At the city scale, making cities more walkable and providing public transit options can reduce emissions from vehicular traffic. To deeply cut emissions, it would seem necessary to eliminate vehicular traffic entirely from urban centers. This would come with the exception of a handful of emergency service vehicles alongside buses and streetcars. A network of electrified light rail, streetcars, and buses could be used to solve the transportation problems that remain.
The space that would be freed up from the expulsion of vehicles from urban-centers could turn streets into walkable gardens and forests full of native and edible plants. Streams that were once paved over could be “daylighted” and allow for at least partial restoration of their ecosystem services. Cities would become quieter and healthier due to improved air quality. Streets would become safer, and businesses would attract greater foot traffic.
Ultimately, far from an austere life devoid of modern comforts, a “green” future can be as rich as one is willing to imagine, just not necessarily in a strictly material sense.
Over long enough timescales, cities will have to adapt to higher and lower sea levels. Glaciers will advance and recede. Landscapes change across centuries to millennia and as landscapes change, cities must adapt with them.

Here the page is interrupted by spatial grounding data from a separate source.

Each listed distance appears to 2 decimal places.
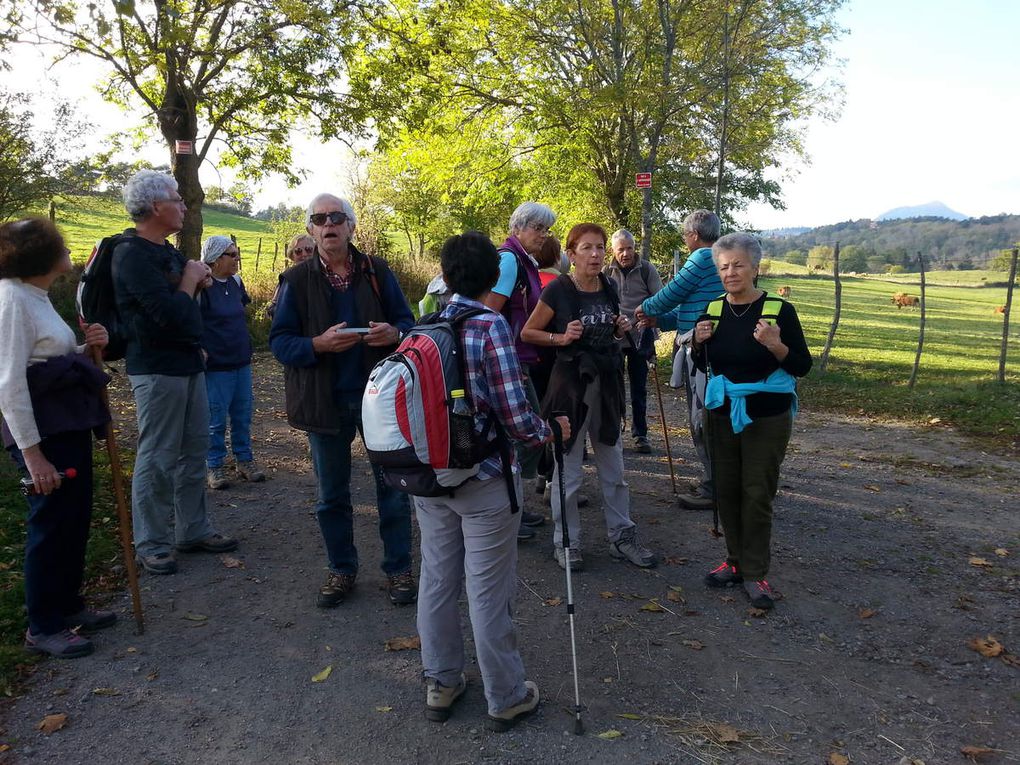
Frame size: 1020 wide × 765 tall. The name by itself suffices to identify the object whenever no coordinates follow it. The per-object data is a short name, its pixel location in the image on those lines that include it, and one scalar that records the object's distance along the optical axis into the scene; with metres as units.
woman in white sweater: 3.42
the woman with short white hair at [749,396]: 4.17
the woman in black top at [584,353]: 4.69
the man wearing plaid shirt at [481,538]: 2.98
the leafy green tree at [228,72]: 11.36
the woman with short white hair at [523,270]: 4.80
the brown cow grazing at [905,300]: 38.04
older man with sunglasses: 3.97
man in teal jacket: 5.36
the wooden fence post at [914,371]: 11.29
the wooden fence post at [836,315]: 12.40
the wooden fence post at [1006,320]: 10.61
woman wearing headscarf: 6.45
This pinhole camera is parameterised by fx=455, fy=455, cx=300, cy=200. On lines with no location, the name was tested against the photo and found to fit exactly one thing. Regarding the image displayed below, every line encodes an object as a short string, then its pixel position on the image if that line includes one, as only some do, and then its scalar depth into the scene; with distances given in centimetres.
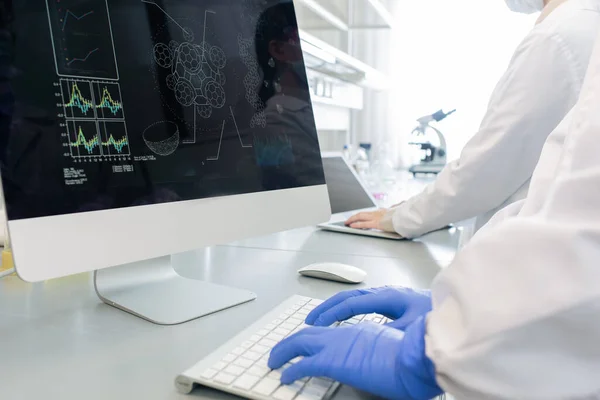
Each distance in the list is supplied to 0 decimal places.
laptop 157
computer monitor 52
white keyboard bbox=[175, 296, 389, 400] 43
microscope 300
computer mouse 84
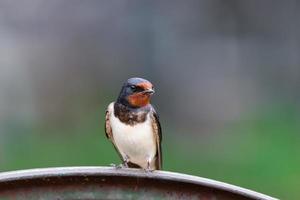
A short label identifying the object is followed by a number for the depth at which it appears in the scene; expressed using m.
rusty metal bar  5.39
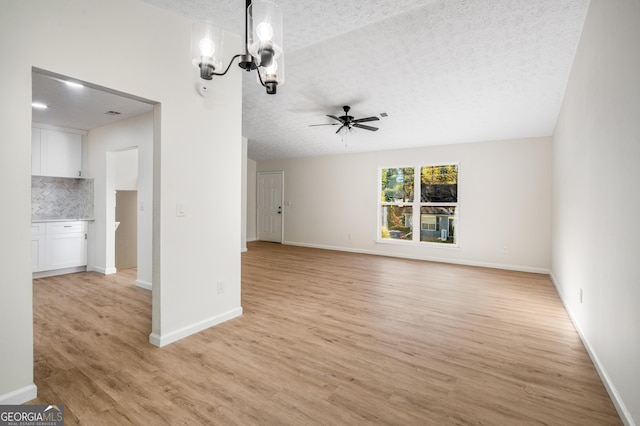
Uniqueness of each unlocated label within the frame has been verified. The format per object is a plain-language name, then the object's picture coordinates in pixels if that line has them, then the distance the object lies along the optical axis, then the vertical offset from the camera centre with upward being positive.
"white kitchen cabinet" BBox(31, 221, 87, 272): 4.51 -0.64
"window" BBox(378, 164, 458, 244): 6.17 +0.15
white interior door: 8.66 +0.05
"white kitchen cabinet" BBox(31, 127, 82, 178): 4.66 +0.84
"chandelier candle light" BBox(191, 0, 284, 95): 1.50 +0.88
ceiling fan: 4.70 +1.40
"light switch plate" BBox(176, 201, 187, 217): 2.55 -0.02
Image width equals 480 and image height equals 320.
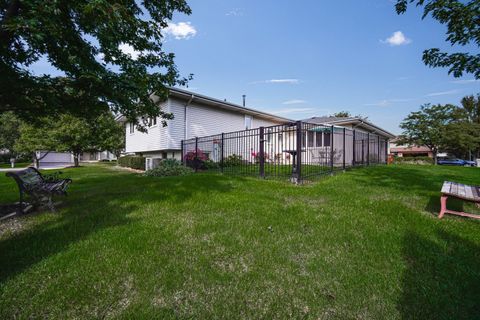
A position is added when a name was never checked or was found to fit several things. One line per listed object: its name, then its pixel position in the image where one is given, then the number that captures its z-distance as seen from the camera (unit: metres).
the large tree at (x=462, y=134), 29.29
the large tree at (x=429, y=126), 30.53
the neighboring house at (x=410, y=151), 57.16
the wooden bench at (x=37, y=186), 4.17
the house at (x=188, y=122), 12.05
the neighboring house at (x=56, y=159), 29.16
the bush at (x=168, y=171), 9.70
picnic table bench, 3.37
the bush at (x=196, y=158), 11.09
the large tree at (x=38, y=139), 19.00
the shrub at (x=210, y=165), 11.55
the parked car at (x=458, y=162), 37.22
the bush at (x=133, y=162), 15.05
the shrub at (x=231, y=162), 11.30
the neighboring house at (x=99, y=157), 44.94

Each city could have a special council that reflects on questions of sustainability over centuries. Our myths and our stories ought to reflect such long-term thinking as well.
It seems inevitable that humanity will go to colonize the planets, moons, and stars. The question I ask you now is, “what would you like for us to take with us?”
For me? I would love to see humanity take baskets of earth with us, wherever we go. And for us to realize that civilization does not have to end for nature to go on, or nature to end for civilization to go on.
We are a young species, and the great project of human civilization has only just begun. We now have the tools to write our own story, so let’s have some fun.
This brings to a conclusion the series I have worked on over the past year. I have greatly enjoyed sharing my thoughts with you, and hope that you got as much from it as I have. Perhaps, together, we can steer this careening ship called civilization into a softer landing and preserve all that is important, without letting go of our humanity.